### EXTRACTED TEXT

I am an experienced Azure user when it comes to data infrastructure and pipelines. However, I am new to processing XML data and my particular case seems somewhat complex. After exhausting my resources I am turning to the community for help.
Please note all data shown is demo data. There is no PII being leaked
The XML data is present in my blob (ADLS2). I am using Data Factory V2 copy activity to copy the data into my Azure SQL database. All permissions are appropriately configured.
Notice in the XML inside the ‘Applicant’ section you can see ‘Type’ of ‘primary’ which is always present. IF there is a coBorrower then there will be a second ‘Applicant’ portion with Type ‘coBorrower’.

### REQUIRED WORK
**a.** Answer these questions from the forum post:
(i) Where is the XML data stored?
(ii) What does the poster use to copy the data into the Azure SQL database?
(iii) Which Type is always present in the 'Applicant' section?
**b.** Please copy the forum post word for word, starting with "Please note all" and going on through "are appropriately configured.".
The data below has no connection to the forum post.

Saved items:

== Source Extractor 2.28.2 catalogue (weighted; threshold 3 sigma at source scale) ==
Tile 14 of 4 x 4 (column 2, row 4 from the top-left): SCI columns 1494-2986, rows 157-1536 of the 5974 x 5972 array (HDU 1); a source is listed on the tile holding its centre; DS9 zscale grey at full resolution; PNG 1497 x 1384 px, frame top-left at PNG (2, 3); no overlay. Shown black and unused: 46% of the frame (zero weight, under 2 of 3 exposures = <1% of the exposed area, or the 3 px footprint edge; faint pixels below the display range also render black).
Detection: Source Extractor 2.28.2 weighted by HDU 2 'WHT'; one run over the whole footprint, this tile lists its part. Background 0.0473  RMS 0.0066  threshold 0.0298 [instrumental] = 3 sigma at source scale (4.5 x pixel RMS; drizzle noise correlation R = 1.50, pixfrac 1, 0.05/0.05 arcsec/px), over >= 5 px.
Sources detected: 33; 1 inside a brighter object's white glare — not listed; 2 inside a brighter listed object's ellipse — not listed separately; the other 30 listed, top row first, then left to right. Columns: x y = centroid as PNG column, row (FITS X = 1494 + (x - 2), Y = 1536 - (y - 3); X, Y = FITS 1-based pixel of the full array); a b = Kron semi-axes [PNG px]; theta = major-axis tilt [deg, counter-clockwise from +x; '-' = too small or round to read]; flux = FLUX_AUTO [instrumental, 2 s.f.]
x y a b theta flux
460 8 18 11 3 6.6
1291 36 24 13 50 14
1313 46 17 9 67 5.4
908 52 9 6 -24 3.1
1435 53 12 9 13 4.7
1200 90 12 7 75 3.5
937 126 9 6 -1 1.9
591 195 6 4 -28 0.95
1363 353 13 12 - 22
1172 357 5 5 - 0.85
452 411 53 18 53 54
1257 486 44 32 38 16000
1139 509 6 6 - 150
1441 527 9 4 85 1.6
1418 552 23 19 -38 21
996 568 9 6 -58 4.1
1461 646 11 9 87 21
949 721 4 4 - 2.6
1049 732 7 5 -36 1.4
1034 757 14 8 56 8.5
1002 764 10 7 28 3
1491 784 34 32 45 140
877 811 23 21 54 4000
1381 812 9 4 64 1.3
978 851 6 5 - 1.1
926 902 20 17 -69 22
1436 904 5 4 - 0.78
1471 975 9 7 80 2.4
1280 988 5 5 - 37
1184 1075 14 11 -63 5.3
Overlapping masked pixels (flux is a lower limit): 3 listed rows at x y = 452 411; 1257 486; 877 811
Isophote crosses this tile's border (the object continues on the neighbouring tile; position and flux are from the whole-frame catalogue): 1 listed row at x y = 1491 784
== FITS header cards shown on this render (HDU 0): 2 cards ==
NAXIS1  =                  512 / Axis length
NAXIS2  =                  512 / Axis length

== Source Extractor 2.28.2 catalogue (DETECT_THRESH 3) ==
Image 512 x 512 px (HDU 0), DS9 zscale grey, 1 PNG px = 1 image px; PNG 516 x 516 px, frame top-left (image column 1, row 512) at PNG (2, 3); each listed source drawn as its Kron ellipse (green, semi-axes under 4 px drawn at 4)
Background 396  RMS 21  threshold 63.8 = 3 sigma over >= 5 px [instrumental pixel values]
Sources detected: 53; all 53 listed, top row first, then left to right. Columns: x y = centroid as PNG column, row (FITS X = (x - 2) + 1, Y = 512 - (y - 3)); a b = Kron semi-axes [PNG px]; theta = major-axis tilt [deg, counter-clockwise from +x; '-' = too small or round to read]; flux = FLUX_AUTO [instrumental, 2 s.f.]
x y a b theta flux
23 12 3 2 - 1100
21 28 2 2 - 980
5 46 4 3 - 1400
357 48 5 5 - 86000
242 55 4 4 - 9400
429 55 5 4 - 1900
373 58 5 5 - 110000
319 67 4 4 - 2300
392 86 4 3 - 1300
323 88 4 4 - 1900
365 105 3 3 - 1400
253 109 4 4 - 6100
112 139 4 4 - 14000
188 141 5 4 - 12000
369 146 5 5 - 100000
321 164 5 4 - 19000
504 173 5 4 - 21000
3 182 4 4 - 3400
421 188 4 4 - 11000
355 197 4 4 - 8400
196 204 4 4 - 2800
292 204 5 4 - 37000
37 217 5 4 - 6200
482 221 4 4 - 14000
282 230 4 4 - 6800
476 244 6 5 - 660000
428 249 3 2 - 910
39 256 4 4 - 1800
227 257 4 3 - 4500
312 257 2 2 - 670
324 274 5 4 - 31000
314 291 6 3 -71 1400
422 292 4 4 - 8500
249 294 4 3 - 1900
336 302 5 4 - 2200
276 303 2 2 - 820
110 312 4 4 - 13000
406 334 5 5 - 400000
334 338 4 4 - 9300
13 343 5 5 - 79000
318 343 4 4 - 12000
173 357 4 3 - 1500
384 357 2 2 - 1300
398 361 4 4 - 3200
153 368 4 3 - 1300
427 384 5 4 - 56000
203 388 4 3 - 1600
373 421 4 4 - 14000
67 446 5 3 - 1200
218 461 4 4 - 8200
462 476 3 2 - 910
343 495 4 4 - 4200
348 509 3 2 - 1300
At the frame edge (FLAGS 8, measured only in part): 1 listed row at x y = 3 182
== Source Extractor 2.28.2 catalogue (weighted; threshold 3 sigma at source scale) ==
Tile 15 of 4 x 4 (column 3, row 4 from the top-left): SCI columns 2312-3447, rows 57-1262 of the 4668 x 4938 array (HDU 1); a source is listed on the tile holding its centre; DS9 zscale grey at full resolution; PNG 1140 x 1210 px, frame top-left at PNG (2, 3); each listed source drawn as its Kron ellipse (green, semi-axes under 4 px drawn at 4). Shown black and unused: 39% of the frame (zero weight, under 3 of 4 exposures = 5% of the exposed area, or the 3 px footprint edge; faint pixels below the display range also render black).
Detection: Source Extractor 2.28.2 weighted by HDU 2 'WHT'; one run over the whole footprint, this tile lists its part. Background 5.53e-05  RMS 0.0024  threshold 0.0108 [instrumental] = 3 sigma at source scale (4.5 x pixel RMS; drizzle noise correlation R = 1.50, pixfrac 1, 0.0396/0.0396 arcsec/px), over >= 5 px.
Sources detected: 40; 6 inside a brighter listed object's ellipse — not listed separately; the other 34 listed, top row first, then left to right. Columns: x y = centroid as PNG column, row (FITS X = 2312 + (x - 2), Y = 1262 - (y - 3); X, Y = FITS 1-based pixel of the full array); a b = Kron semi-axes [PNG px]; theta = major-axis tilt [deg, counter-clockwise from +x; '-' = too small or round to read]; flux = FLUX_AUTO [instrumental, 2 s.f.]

### COMPLETE ANSWERS
**a.**
(i) In the poster's blob (ADLS2).
(ii) The Data Factory V2 copy activity.
(iii) 'primary'.

**b.**
Please note all data shown is demo data. There is no PII being leaked
The XML data is present in my blob (ADLS2). I am using Data Factory V2 copy activity to copy the data into my Azure SQL database. All permissions are appropriately configured.